Problems and tasks:
- 1) In the text on Scaleway, what did the company become the first European cloud provider to offer in 2022?
- 2) Extend the text on Scaleway from the point where it stops.

Document text:
****
Development instances start at a few cents per hour. General Purpose instances (8 vCPUs, 32 GB RAM) run roughly 0.18-0.40 euros per hour. L4 GPU instances start around 0.50-0.60 euros per hour. H100 PCIe instances run at the high end, consistent with market rates.
One developer-friendly touch: Scaleway offers a free-tier sandbox with no time limit (unlike AWS's 12-month window) that includes Serverless Functions, Object Storage, and more. New accounts also receive 750 GB of multi-AZ Object Storage free for the first 90 days.
A track record of firsts
Scaleway has a consistent record of shipping things before other European cloud providers do. 2018: first European cloud provider with 3-AZ region architecture. 2020: first managed Kubernetes from a European cloud provider. 2021: first European general-purpose serverless compute platform. 2022: first European cloud provider with native IAM. 2023: first public cloud GPU supercomputer in Europe. 2024: first European Quantum as a Service platform. 2025: first European sovereign inference provider on Hugging Face.
This is a meaningful innovation track record for a company that isn't Google or Amazon.
How it compares
Vs. AWS/GCP/Azure: Scaleway can't match the breadth of services or global footprint. But for workloads that need to stay in Europe, it's often cheaper, simpler, and cleaner from a compliance standpoint. The S3-compatible storage means existing toolchains work with minimal changes.
****
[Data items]
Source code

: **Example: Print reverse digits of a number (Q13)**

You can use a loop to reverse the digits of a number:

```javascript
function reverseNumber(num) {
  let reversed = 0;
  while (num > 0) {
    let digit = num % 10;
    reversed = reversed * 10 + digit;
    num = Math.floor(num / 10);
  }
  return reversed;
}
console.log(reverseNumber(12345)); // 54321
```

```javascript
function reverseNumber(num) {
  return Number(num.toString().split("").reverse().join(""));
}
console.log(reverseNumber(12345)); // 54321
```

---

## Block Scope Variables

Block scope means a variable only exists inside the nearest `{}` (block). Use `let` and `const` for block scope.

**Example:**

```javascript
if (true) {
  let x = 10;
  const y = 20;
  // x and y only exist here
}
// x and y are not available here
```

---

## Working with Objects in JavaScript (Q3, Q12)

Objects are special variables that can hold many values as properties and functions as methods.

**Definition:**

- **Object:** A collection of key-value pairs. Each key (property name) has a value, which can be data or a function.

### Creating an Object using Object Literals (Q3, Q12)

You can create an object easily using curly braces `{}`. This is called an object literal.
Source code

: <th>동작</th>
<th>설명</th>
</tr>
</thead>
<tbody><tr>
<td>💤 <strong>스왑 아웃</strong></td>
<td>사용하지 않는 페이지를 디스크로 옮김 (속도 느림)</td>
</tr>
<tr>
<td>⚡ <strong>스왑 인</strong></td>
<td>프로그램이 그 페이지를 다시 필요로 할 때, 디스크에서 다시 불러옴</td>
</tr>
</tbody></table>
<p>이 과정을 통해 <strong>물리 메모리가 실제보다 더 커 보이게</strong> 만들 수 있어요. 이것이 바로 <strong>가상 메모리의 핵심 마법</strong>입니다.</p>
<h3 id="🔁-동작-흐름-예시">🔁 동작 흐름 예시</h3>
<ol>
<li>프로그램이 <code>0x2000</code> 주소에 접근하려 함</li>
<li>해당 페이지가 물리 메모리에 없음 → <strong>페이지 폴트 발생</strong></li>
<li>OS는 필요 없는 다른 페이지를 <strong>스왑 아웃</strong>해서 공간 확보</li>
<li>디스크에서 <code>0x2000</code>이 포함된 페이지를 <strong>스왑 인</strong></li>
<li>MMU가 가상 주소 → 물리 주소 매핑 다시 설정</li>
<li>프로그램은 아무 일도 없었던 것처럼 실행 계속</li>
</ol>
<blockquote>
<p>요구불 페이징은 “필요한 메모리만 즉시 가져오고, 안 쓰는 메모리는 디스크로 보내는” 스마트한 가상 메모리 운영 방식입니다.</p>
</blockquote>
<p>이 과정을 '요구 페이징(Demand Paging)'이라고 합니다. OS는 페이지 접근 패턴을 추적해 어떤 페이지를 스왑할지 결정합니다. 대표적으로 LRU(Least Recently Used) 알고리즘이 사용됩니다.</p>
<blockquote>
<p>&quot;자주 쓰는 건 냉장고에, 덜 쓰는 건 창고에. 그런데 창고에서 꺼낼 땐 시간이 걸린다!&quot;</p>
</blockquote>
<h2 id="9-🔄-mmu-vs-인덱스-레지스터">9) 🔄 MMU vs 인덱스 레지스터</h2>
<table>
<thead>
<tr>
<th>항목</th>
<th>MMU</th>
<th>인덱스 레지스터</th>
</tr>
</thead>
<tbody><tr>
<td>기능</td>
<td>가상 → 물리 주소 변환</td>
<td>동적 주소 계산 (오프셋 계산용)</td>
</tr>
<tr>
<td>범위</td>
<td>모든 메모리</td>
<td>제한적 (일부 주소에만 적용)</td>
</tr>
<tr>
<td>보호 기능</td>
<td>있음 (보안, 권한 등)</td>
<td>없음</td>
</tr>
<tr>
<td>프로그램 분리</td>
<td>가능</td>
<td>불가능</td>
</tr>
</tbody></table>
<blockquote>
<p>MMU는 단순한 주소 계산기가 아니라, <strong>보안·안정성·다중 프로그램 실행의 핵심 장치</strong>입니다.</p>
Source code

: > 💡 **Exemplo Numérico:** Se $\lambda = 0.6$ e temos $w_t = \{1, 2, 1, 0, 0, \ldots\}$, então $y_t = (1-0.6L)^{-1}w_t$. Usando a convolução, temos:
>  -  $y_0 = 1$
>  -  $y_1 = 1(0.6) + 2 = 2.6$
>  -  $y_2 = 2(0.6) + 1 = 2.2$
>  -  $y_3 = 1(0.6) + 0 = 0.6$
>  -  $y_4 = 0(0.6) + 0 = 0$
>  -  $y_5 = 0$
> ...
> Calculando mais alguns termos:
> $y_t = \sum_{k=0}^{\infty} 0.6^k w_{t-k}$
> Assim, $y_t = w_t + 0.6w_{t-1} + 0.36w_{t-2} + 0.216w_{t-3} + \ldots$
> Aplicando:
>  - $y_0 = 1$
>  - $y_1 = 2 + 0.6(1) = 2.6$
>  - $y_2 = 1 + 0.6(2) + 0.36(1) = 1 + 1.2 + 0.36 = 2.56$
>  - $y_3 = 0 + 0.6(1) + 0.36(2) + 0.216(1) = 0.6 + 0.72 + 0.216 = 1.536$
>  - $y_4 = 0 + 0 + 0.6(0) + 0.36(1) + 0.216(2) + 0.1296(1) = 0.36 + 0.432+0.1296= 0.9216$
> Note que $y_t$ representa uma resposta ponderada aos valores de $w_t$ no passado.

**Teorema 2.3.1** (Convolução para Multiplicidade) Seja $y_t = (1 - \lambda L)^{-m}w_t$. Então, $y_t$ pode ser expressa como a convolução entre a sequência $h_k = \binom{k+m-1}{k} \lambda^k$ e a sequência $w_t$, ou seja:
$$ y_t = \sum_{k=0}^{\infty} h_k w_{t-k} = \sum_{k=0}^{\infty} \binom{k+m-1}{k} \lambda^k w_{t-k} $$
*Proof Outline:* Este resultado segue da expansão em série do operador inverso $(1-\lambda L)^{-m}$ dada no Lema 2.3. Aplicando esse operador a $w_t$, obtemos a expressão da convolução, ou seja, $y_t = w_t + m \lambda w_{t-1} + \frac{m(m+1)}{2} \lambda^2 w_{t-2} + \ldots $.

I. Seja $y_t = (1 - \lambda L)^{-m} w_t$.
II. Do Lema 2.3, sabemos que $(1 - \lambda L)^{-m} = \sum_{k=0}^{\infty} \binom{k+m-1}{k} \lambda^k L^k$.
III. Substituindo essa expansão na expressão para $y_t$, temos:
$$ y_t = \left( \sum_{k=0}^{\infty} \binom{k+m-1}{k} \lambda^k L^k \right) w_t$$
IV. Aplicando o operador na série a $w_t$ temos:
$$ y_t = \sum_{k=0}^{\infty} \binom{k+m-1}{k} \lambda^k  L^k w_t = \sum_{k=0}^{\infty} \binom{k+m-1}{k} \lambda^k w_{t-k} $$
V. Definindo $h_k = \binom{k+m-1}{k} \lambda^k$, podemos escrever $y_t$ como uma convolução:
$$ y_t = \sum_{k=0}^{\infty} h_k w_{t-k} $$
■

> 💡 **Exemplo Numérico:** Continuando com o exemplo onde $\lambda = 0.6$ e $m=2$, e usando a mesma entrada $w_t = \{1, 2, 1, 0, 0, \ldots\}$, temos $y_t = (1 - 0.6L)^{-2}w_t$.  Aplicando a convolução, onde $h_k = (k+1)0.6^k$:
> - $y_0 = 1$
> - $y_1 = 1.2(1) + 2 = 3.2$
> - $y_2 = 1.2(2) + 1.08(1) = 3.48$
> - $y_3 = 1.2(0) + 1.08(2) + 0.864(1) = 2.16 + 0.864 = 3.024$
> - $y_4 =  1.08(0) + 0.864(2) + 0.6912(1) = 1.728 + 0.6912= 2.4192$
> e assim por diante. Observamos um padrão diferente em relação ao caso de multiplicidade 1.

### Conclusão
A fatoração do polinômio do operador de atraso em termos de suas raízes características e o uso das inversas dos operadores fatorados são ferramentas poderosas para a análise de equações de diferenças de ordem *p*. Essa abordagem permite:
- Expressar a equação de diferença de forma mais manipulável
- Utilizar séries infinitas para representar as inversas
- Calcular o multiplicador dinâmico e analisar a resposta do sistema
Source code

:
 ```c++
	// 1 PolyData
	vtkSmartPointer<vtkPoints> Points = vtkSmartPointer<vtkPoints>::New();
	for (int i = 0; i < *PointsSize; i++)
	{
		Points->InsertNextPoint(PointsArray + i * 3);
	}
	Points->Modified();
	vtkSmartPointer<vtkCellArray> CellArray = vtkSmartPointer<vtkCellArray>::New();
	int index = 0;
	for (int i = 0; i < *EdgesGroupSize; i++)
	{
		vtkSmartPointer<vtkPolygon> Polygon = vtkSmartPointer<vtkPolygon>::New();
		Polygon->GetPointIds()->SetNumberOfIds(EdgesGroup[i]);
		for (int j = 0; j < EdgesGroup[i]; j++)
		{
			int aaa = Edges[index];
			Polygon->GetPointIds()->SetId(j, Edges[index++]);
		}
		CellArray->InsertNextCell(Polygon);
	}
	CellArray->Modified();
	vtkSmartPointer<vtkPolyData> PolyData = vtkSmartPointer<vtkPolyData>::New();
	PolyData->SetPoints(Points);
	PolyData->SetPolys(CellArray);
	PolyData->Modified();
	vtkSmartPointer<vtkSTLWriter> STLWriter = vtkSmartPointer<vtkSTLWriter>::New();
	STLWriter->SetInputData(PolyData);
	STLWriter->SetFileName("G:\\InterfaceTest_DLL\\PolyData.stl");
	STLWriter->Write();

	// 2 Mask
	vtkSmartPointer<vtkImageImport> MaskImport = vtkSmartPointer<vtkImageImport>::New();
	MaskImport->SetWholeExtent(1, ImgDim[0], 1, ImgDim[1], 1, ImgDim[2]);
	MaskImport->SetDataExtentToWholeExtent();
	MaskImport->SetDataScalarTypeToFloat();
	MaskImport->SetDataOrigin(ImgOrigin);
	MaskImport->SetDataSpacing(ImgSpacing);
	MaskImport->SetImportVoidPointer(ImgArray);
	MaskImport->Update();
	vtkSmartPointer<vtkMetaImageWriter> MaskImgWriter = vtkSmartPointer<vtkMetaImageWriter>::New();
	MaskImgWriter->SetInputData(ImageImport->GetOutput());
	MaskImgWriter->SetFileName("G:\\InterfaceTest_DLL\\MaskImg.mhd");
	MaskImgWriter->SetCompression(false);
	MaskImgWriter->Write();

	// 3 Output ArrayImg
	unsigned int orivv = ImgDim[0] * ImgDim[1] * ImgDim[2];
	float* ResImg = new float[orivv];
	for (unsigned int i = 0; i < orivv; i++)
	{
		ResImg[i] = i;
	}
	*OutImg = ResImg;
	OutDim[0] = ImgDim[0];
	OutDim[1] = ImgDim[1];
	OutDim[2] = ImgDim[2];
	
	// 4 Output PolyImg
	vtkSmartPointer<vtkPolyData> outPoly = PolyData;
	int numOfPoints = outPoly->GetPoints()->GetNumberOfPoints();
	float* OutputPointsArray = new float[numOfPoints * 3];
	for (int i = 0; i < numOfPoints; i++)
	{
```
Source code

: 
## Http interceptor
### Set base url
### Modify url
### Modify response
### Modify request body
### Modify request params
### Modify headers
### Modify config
****
Answer list:
- 1) Native IAM.

- 2)
Vs. Hetzner: Hetzner is excellent for simple, affordable compute and storage, and hard to beat on raw price for VMs. Scaleway beats it on breadth: Hetzner doesn't have Kubernetes, serverless, GPU clusters, managed databases, a quantum platform, or a full AI ecosystem. If you're going to grow, Scaleway is less likely to require a migration.
Vs. OVHcloud: Scaleway's closest direct competitor. OVH is bigger by revenue and has more global presence. Scaleway tends to have a better developer experience, cleaner UX, and is more aggressive on AI and quantum innovation.
Vs. Render/Railway: These are PaaS platforms, not IaaS clouds. If you just want to deploy an app without thinking about infrastructure, Railway or Render are simpler starting points. Scaleway is a full cloud for when you need the control, the raw compute, the AI infrastructure, or the European compliance story.
Getting started
Scaleway's onboarding is straightforward. Create an account at scaleway.com, verify your identity (standard cloud provider requirement), and you'll get access to the free tier immediately. The console is clean and well-organized, Terraform support is mature, and the documentation quality is generally good.
If you're migrating from AWS, the S3-compatible Object Storage is the easiest starting point. Point your SDK at Scaleway's endpoint and change your credentials. That's it.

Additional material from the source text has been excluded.